Intellectually I can see what the director did to create his comedy - well intentioned but goofy man thrown in the pit with an overly defensive family, har har, hear the laffs. But it didn’t click with me. I only saw a stressed out man meeting an asshole parents with skeletons in the closet and getting more and more stressed until he reached breaking point and he buggered off. If they didn’t tack in that happy ending from the Book Of Corny Happy Endings in the last few minutes, it would have been a good drama - provided they’d make Stiller give a nice big cathartic punch to De Niro.

Se7en, or **Seven ** or whatever you call it. I am kinda suprised it hasn’t been mentioned. I find the places that David Fincher wants to take me, and the methods he chooses to take me there, are manipulative and needlessly grotesque and disturbing.

Well, perhaps you can explain your position more clearly? Because that did appear to be exactly what you were saying. The idea of “inventing” a reason not to like something doesn’t make any sense to me. If someone doesn’t like a movie, there’s got to be a reason, right? You said lissener had a “gut-level” dislike for a movie, and then invented a reason to explain it, and you seemed to be implying that the reason he invented was somehow not the real reason he disliked it. But that just seems bizarre to me. Why would he need to invent a reason to dislike something other than the real reason he disliked it? Why not just say what the real reason was upfront?

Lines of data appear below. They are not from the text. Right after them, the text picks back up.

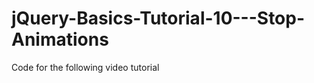 jQuery-Basics-Tutorial-10---Stop-Animations
===========================================

Code for the following video tutorial 
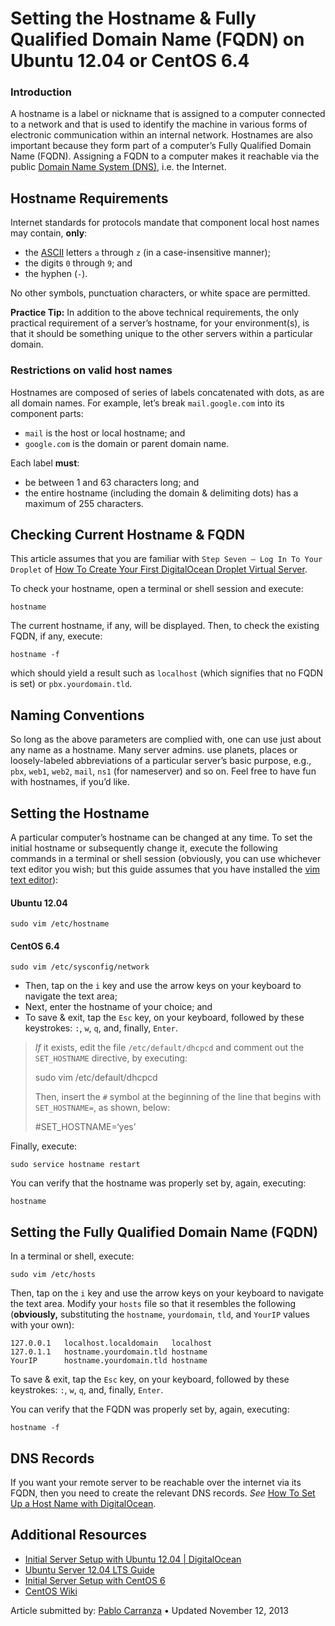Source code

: Setting the Hostname & Fully Qualified Domain Name (FQDN) on Ubuntu 12.04 or CentOS 6.4
=======================================================================================

### Introduction

A hostname is a label or nickname that is assigned to a computer connected to a network and that is used to identify the machine in various forms of electronic communication within an internal network. Hostnames are also important because they form part of a computer’s Fully Qualified Domain Name (FQDN). Assigning a FQDN to a computer makes it reachable via the public [Domain Name System (DNS)](http://en.wikipedia.org/wiki/Domain_Name_System), i.e. the Internet.

Hostname Requirements
---------------------

Internet standards for protocols mandate that component local host names may contain, **only**:

-   the [ASCII](http://en.wikipedia.org/wiki/ASCII) letters `a` through `z` (in a case-insensitive manner);
-   the digits `0` through `9`; and
-   the hyphen (`-`).

No other symbols, punctuation characters, or white space are permitted.

**Practice Tip:** In addition to the above technical requirements, the only practical requirement of a server’s hostname, for your environment(s), is that it should be something unique to the other servers within a particular domain.

### Restrictions on valid host names

Hostnames are composed of series of labels concatenated with dots, as are all domain names. For example, let’s break `mail.google.com` into its component parts:

-   `mail` is the host or local hostname; and
-   `google.com` is the domain or parent domain name.

Each label **must**:

-   be between 1 and 63 characters long; and
-   the entire hostname (including the domain & delimiting dots) has a maximum of 255 characters.

Checking Current Hostname & FQDN
--------------------------------

This article assumes that you are familiar with `Step Seven — Log In To Your Droplet` of [How To Create Your First DigitalOcean Droplet Virtual Server](https://www.digitalocean.com/community/articles/how-to-create-your-first-digitalocean-droplet-virtual-server).

To check your hostname, open a terminal or shell session and execute:

    hostname

The current hostname, if any, will be displayed. Then, to check the existing FQDN, if any, execute:

    hostname -f

which should yield a result such as `localhost` (which signifies that no FQDN is set) or `pbx.yourdomain.tld`.

Naming Conventions
------------------

So long as the above parameters are complied with, one can use just about any name as a hostname. Many server admins. use planets, places or loosely-labeled abbreviations of a particular server’s basic purpose, e.g., `pbx`, `web1`, `web2`, `mail`, `ns1` (for nameserver) and so on. Feel free to have fun with hostnames, if you’d like.

Setting the Hostname
--------------------

A particular computer’s hostname can be changed at any time. To set the initial hostname or subsequently change it, execute the following commands in a terminal or shell session (obviously, you can use whichever text editor you wish; but this guide assumes that you have installed the [vim text editor](https://www.digitalocean.com/community/articles/installing-and-using-the-vim-text-editor-on-a-cloud-server)):

#### Ubuntu 12.04

    sudo vim /etc/hostname

#### CentOS 6.4

    sudo vim /etc/sysconfig/network

-   Then, tap on the `i` key and use the arrow keys on your keyboard to navigate the text area;
-   Next, enter the hostname of your choice; and
-   To save & exit, tap the `Esc` key, on your keyboard, followed by these keystrokes: `:`, `w`, `q`, and, finally, `Enter`.

> *If* it exists, edit the file `/etc/default/dhcpcd` and comment out the `SET_HOSTNAME` directive, by executing:
>
> sudo vim /etc/default/dhcpcd
>
> Then, insert the `#` symbol at the beginning of the line that begins with `SET_HOSTNAME=`, as shown, below:
>
> \#SET\_HOSTNAME=‘yes’

Finally, execute:

    sudo service hostname restart

You can verify that the hostname was properly set by, again, executing:

    hostname

Setting the Fully Qualified Domain Name (FQDN)
----------------------------------------------

In a terminal or shell, execute:

    sudo vim /etc/hosts

Then, tap on the `i` key and use the arrow keys on your keyboard to navigate the text area. Modify your `hosts` file so that it resembles the following (**obviously,** substituting the `hostname`, `yourdomain`, `tld`, and `YourIP` values with your own):

    127.0.0.1   localhost.localdomain   localhost
    127.0.1.1   hostname.yourdomain.tld hostname
    YourIP      hostname.yourdomain.tld hostname

To save & exit, tap the `Esc` key, on your keyboard, followed by these keystrokes: `:`, `w`, `q`, and, finally, `Enter`.

You can verify that the FQDN was properly set by, again, executing:

    hostname -f

DNS Records
-----------

If you want your remote server to be reachable over the internet via its FQDN, then you need to create the relevant DNS records. *See* [How To Set Up a Host Name with DigitalOcean](https://www.digitalocean.com/community/articles/how-to-set-up-a-host-name-with-digitalocean).

Additional Resources
--------------------

-   [Initial Server Setup with Ubuntu 12.04 | DigitalOcean](https://www.digitalocean.com/community/articles/initial-server-setup-with-ubuntu-12-04)
-   [Ubuntu Server 12.04 LTS Guide](https://help.ubuntu.com/12.04/serverguide/index.html)
-   [Initial Server Setup with CentOS 6](https://www.digitalocean.com/community/articles/initial-server-setup-with-centos-6)
-   [CentOS Wiki](http://wiki.centos.org/)

Article submitted by: [Pablo Carranza](https://plus.google.com/107285164064863645881?rel=author) • Updated November 12, 2013
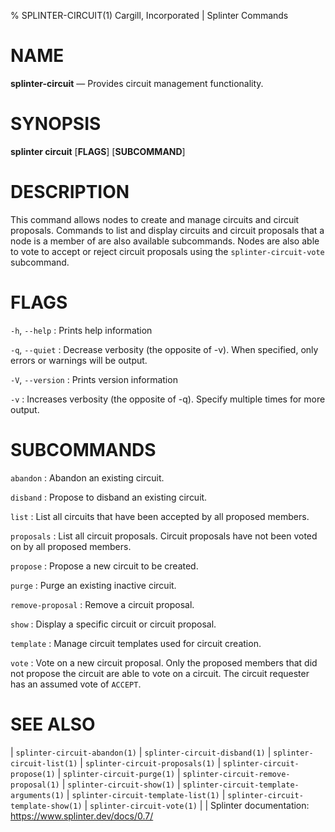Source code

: % SPLINTER-CIRCUIT(1) Cargill, Incorporated | Splinter Commands
<!--
  Copyright 2018-2021 Cargill Incorporated
  Licensed under Creative Commons Attribution 4.0 International License
  https://creativecommons.org/licenses/by/4.0/
-->

NAME
====

**splinter-circuit** — Provides circuit management functionality.

SYNOPSIS
========
**splinter circuit** \[**FLAGS**\] \[**SUBCOMMAND**\]

DESCRIPTION
===========
This command allows nodes to create and manage circuits and circuit proposals.
Commands to list and display circuits and circuit proposals that a node is a member
of are also available subcommands. Nodes are also able to vote to accept or reject
circuit proposals using the `splinter-circuit-vote` subcommand.

FLAGS
=====
`-h`, `--help`
: Prints help information

`-q`, `--quiet`
: Decrease verbosity (the opposite of -v). When specified, only errors or
  warnings will be output.

`-V`, `--version`
: Prints version information

`-v`
: Increases verbosity (the opposite of -q). Specify multiple times for more
  output.

SUBCOMMANDS
===========

`abandon`
: Abandon an existing circuit.

`disband`
: Propose to disband an existing circuit.

`list`
: List all circuits that have been accepted by all proposed members.

`proposals`
: List all circuit proposals. Circuit proposals have not been voted on by all
  proposed members.

`propose`
: Propose a new circuit to be created.

`purge`
: Purge an existing inactive circuit.

`remove-proposal`
: Remove a circuit proposal.

`show`
: Display a specific circuit or circuit proposal.

`template`
: Manage circuit templates used for circuit creation.

`vote`
: Vote on a new circuit proposal. Only the proposed members that did not propose
  the circuit are able to vote on a circuit. The circuit requester has an assumed
  vote of `ACCEPT`.

SEE ALSO
========
| `splinter-circuit-abandon(1)`
| `splinter-circuit-disband(1)`
| `splinter-circuit-list(1)`
| `splinter-circuit-proposals(1)`
| `splinter-circuit-propose(1)`
| `splinter-circuit-purge(1)`
| `splinter-circuit-remove-proposal(1)`
| `splinter-circuit-show(1)`
| `splinter-circuit-template-arguments(1)`
| `splinter-circuit-template-list(1)`
| `splinter-circuit-template-show(1)`
| `splinter-circuit-vote(1)`
|
| Splinter documentation: https://www.splinter.dev/docs/0.7/
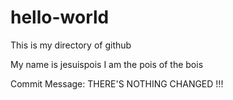 # hello-world
This is my directory of github

My name is jesuispois
I am the pois of the bois 


Commit Message: THERE'S NOTHING CHANGED !!!

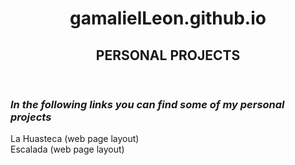 
<html lang="en">

<head>
    <meta charset="UTF-8">
    <meta name="viewport" content="width=device-width, initial-scale=1.0">
</head>

<body>
  <header>
    <h1>gamalielLeon.github.io</h1>
    <h2>PERSONAL PROJECTS</h2>
    </hr>
  </header>
  
  <div>
    <h3><i>In the following links you can find some of my personal projects</i></h3>
  </div>
  
  <div>
    <a href="https://gamalielleon.github.io/LaHuasteca/index.html" target="_blank" style="text-decoration:none">La Huasteca (web page layout)</a>
  </div>

  <div>
    <a href="https://gamalielleon.github.io/Escalada/index.html" target="_blank" style="text-decoration:none">Escalada (web page layout)</a>
  </div>
</body>
  
</html>



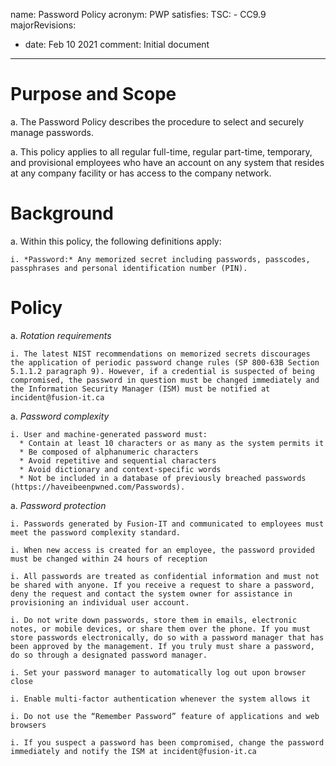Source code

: name: Password Policy
acronym: PWP
satisfies:
  TSC:
    - CC9.9
majorRevisions:
  - date: Feb 10 2021
    comment: Initial document
---

# Purpose and Scope 

a. The Password Policy describes the procedure to select and securely manage passwords. 

a. This policy applies to all regular full-time, regular part-time, temporary, and provisional employees who have an account on any system that resides at any company facility or has access to the company network.

# Background

a. Within this policy, the following definitions apply:

    i. *Password:* Any memorized secret including passwords, passcodes, passphrases and personal identification number (PIN).

# Policy

a. *Rotation requirements* 

    i. The latest NIST recommendations on memorized secrets discourages the application of periodic password change rules (SP 800-63B Section 5.1.1.2 paragraph 9). However, if a credential is suspected of being compromised, the password in question must be changed immediately and the Information Security Manager (ISM) must be notified at incident@fusion-it.ca 

a. *Password complexity*
    
    i. User and machine-generated password must:
      * Contain at least 10 characters or as many as the system permits it
      * Be composed of alphanumeric characters
      * Avoid repetitive and sequential characters
      * Avoid dictionary and context-specific words
      * Not be included in a database of previously breached passwords (https://haveibeenpwned.com/Passwords).

a. *Password protection*

    i. Passwords generated by Fusion-IT and communicated to employees must meet the password complexity standard. 

    i. When new access is created for an employee, the password provided must be changed within 24 hours of reception

    i. All passwords are treated as confidential information and must not be shared with anyone. If you receive a request to share a password, deny the request and contact the system owner for assistance in provisioning an individual user account. 

    i. Do not write down passwords, store them in emails, electronic notes, or mobile devices, or share them over the phone. If you must store passwords electronically, do so with a password manager that has been approved by the management. If you truly must share a password, do so through a designated password manager.

    i. Set your password manager to automatically log out upon browser close

    i. Enable multi-factor authentication whenever the system allows it

    i. Do not use the “Remember Password” feature of applications and web browsers

    i. If you suspect a password has been compromised, change the password immediately and notify the ISM at incident@fusion-it.ca


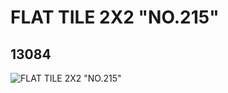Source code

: # FLAT TILE 2X2 "NO.215"
## 13084
![FLAT TILE 2X2 "NO.215"](https://lc-www-live-s.legocdn.com/media/bricks/5/2/6023265.jpg)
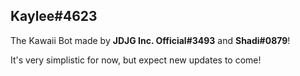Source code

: ## Kaylee#4623

 The Kawaii Bot made by __JDJG Inc. Official#3493__ and __Shadi#0879__!

 It's very simplistic for now, but expect new updates to come!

In your last post, you give some examples of movies that you hated, and you knew right away why you hated them. But the thread isn’t about movies you hate, it’s about movies that make you angry. Maybe I’m splitting hairs, here, but to me, there’s a difference. I might say I hate a movie that’s poorly made, but I don’t really invest the emotional energy in it to get angry. To make me angry, a movie has to have a message that I strongly disagree with. And that message isn’t always going to be immediately obvious while I’m in the middle of watching it. Often, it’s going to be conveyed in the subtext of the movie, and while I’m aware of it on some level, I don’t usually try to work out the subtext during my first viewing of a film. The three examples you gave of movies you hated, two of them are for reasons of incompetence: they’re poorly plotted or don’t make sense. Jurassic Park 2 is saying something that you disagree with: that eco-terrorism is an acceptable action. But that’s not subtext, that’s plain text: the “heroes” releasing some dangerous animals and getting a bunch of people killed is a major plot point. What pissed off some of the posters here about Forrest Gump isn’t a matter of competency: it’s a very well made film. And it’s not a matter of plain text, because the movie doesn’t overtly convey any objectionable messages. But some people are finding a message in the subtext that they find disagreeable, and it often takes a certain amount of reflection to understand subtext. If they’re like me, when they’re first watching the film, they’re sensitive enough to the subtext that they’ll pick up some negative vibes from it, but they’ll be too busy actually watching the movie to examine the subtext and figure out why they’re reacting negatively to it.

:rolleyes: You obviously need a refresher course in industry jargon. Today the phrase is daring, original and refreshingly in-your-face.